Glen Greenwald’s coverage:
The sad saga continues through January. From a Salon Column by Al-Haramain Islamic Foundation Inc. v. Bush plaintif lawyer Jon B Eisenberg:
In yet another public filing with Judge Walker on Feb. 27, the government lawyers informed him that the government’s previous secret filings in the Al-Haramain case contain “an inaccuracy” that “cannot be set forth on the public record.” The “inaccuracy” is described only in secret filings accompanying the public filing. It appears that high officials in the Bush administration asserted a falsehood or falsehoods in their previous secret filings with the court, which the Obama administration is attempting to keep secret.
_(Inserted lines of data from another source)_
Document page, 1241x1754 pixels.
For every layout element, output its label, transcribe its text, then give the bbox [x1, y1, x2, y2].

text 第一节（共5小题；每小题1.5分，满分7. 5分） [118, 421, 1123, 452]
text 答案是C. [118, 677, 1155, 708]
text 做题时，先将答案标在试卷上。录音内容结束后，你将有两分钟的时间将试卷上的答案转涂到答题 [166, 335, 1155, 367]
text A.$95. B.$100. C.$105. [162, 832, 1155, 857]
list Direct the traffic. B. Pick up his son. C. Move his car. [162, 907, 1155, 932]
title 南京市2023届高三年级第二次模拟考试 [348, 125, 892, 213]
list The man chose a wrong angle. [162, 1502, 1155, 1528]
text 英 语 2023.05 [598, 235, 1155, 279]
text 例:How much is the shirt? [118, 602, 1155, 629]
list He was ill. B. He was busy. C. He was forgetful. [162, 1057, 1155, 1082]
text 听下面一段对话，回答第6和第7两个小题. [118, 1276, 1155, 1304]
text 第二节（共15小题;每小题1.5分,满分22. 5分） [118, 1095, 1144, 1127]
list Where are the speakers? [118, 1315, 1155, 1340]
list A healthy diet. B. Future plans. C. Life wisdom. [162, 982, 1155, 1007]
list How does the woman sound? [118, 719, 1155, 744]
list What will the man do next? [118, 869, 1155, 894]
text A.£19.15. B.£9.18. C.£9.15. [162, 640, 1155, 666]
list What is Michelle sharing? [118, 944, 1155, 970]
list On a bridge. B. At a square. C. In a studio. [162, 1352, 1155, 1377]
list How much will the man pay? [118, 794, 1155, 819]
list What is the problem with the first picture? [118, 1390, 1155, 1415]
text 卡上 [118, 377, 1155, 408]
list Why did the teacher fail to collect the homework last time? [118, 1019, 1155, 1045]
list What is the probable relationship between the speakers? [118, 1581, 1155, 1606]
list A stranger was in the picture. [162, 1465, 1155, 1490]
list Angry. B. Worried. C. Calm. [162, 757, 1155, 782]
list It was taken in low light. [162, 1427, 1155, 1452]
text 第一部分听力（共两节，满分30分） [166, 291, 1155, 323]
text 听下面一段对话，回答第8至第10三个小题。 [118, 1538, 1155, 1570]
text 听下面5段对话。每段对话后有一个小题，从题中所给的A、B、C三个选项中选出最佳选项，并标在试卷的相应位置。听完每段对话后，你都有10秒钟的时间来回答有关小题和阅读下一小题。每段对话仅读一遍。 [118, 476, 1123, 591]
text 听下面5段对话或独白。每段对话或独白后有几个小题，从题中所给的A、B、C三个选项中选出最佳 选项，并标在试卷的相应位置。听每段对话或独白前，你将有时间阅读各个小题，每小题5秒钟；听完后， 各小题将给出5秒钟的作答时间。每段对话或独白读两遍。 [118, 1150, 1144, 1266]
What could that “inaccuracy” be? We haven’t a clue, because … it’s a secret!
2. Obama Administration Declares Proposed IP Treaty a ‘National Security’ Secret
…like Bush before him, Obama is playing the national security card to hide details of the controversial Anti-Counterfeiting Trade Agreement being negotiated across the globe.The White House this week declared the text of the proposed treaty a “properly classified” national security secret, in rejecting a Freedom of Information Act request by Knowledge Ecology International.
…
If ratified, leaked documents posted on WikiLeaks and other comments suggest the proposed trade accord would criminalize peer-to-peer file sharing, subject iPods to border searches and allow internet service providers to monitor their customers’ communications
(Be sure to go view the Wired story — you don’t want to miss the heartbreaking graphic at the top)
3. An Enemy Combatant by any other name still does not have civil liberties
The Obama administration said Friday that it would abandon the Bush administration’s term “enemy combatant” as it argues in court for the continued detention of prisoners at Guantánamo Bay, Cuba, in a move that seemed intended to symbolically separate the new administration from Bush detention policies.
But in a much anticipated court filing, the Justice Department argued that the president has the authority to detain terrorism suspects there without criminal charges, much as the Bush administration had asserted. It provided a broad definition of those who can be held, which was not significantly different from the one used by the Bush administration.